Selected text ::
------------------------
Among the Indians digging in at Wounded Knee were Vietnam veterans who well knew how to defend a perimeter. Urged on by Russell Means and other leaders of AIM, they took over and fortified the area around the same low hill on which, 83 years earlier, those Hotchkiss guns had been placed, and where their forebears lay in that mass grave. This was, whatever the rights or wrongs, an armed revolt: the first, some said, since the Civil War. So, given that Dick Wilson’s tribal police were too weak and possibly too divided among themselves to contain the insurrection, Federal forces of law-and-order, namely US marshals aided by FBI personnel, were flown in. They set up armed blocks on the several roads leading in and out of Wounded Knee. Amongst other weapons, heavy machine guns were mounted on a dozen or so Armored Personnel Carriers (APCs) commandeered from a reluctant Army. Despite the urgings of the by now paranoid Dick Wilson back in Pine Ridge Agency that the US marshals should go in, guns blazing, and “eliminate those AIM clowns”,
the authorities were well aware that news reports, let alone TV footage, of those APCs driving towards a second Wounded Knee confrontation would not play well across the nation, or the world. So over the next few days, then weeks, words like siege, stand-off, deadlock, impasse and stalemate found a central place in the vocabulary of every news report.
------------------------
Task input ::
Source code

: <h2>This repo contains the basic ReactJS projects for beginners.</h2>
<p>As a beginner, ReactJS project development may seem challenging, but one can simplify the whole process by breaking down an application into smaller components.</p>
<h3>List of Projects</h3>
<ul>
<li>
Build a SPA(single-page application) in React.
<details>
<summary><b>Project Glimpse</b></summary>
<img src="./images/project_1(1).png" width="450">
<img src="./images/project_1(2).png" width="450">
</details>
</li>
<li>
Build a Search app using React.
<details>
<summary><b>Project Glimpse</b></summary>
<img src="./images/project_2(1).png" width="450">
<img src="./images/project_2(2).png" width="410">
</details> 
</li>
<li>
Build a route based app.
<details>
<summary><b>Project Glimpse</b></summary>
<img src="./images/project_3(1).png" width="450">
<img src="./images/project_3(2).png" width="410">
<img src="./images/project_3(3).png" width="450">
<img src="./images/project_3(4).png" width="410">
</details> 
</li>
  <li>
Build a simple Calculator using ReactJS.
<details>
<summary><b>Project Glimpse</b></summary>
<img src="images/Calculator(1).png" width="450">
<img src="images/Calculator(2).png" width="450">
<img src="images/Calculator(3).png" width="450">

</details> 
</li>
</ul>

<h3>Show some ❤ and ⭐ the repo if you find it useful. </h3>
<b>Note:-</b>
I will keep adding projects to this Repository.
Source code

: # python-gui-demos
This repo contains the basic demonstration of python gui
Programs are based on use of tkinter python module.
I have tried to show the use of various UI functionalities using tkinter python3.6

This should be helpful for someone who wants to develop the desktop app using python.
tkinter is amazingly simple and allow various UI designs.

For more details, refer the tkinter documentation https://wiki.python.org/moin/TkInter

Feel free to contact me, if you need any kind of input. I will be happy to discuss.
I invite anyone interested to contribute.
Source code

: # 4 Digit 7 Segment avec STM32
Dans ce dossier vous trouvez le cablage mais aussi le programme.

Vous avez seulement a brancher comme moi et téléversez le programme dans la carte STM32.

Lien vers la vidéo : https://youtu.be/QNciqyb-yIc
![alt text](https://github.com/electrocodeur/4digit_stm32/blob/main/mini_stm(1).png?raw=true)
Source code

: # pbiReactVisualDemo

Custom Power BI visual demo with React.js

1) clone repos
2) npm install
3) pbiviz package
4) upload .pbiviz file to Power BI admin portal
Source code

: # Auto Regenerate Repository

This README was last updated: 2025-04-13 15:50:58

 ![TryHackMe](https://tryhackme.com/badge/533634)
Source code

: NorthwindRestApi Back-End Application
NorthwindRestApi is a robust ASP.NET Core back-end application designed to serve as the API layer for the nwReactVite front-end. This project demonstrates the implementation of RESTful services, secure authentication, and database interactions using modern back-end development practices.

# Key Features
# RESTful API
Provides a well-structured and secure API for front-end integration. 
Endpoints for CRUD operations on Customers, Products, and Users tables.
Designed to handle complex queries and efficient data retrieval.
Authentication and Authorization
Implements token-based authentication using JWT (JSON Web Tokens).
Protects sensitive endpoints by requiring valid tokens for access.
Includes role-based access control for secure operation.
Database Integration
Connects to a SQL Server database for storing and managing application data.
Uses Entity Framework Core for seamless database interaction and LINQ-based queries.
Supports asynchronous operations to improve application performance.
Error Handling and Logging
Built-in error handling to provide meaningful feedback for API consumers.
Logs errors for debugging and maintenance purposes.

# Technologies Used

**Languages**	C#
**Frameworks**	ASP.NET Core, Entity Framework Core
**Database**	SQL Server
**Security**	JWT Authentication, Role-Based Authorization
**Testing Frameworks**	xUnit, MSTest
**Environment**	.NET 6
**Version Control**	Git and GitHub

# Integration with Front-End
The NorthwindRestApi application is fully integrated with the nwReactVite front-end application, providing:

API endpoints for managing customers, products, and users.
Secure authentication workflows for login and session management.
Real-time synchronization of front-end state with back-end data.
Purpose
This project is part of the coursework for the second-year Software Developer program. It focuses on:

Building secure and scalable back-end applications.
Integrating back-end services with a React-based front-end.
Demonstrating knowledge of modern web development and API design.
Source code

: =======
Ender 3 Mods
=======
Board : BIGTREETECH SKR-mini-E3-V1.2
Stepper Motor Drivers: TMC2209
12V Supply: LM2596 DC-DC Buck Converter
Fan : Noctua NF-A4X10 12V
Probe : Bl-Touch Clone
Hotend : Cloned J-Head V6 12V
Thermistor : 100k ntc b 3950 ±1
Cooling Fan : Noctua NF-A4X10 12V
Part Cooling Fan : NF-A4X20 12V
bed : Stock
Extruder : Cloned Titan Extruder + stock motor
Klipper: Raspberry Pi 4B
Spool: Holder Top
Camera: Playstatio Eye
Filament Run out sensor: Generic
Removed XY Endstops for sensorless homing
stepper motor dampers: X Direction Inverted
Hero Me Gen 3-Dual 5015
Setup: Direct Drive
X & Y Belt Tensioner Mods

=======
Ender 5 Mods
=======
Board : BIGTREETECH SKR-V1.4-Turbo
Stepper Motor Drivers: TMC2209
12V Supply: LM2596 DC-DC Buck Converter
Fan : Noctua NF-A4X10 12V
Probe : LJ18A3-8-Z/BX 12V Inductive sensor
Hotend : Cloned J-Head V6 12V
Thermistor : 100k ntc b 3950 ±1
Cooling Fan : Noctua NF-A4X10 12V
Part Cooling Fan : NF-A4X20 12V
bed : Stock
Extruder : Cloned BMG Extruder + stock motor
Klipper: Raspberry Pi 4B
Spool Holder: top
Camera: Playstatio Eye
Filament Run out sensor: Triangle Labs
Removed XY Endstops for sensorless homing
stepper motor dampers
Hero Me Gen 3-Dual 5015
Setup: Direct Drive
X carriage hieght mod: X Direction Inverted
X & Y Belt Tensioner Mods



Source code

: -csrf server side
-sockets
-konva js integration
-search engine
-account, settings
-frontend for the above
------------------------
Tasks to perform ::
**A)** Reproduce the entire passage about the standoff at Wounded Knee, word for word.
**B)** Pull out every line of the records that contains the string "BIGTREETECH".

Per-task answers ::
**A)**
Among the Indians digging in at Wounded Knee were Vietnam veterans who well knew how to defend a perimeter. Urged on by Russell Means and other leaders of AIM, they took over and fortified the area around the same low hill on which, 83 years earlier, those Hotchkiss guns had been placed, and where their forebears lay in that mass grave. This was, whatever the rights or wrongs, an armed revolt: the first, some said, since the Civil War. So, given that Dick Wilson’s tribal police were too weak and possibly too divided among themselves to contain the insurrection, Federal forces of law-and-order, namely US marshals aided by FBI personnel, were flown in. They set up armed blocks on the several roads leading in and out of Wounded Knee. Amongst other weapons, heavy machine guns were mounted on a dozen or so Armored Personnel Carriers (APCs) commandeered from a reluctant Army. Despite the urgings of the by now paranoid Dick Wilson back in Pine Ridge Agency that the US marshals should go in, guns blazing, and “eliminate those AIM clowns”,
the authorities were well aware that news reports, let alone TV footage, of those APCs driving towards a second Wounded Knee confrontation would not play well across the nation, or the world. So over the next few days, then weeks, words like siege, stand-off, deadlock, impasse and stalemate found a central place in the vocabulary of every news report.

**B)**
Board : BIGTREETECH SKR-mini-E3-V1.2
Board : BIGTREETECH SKR-V1.4-Turbo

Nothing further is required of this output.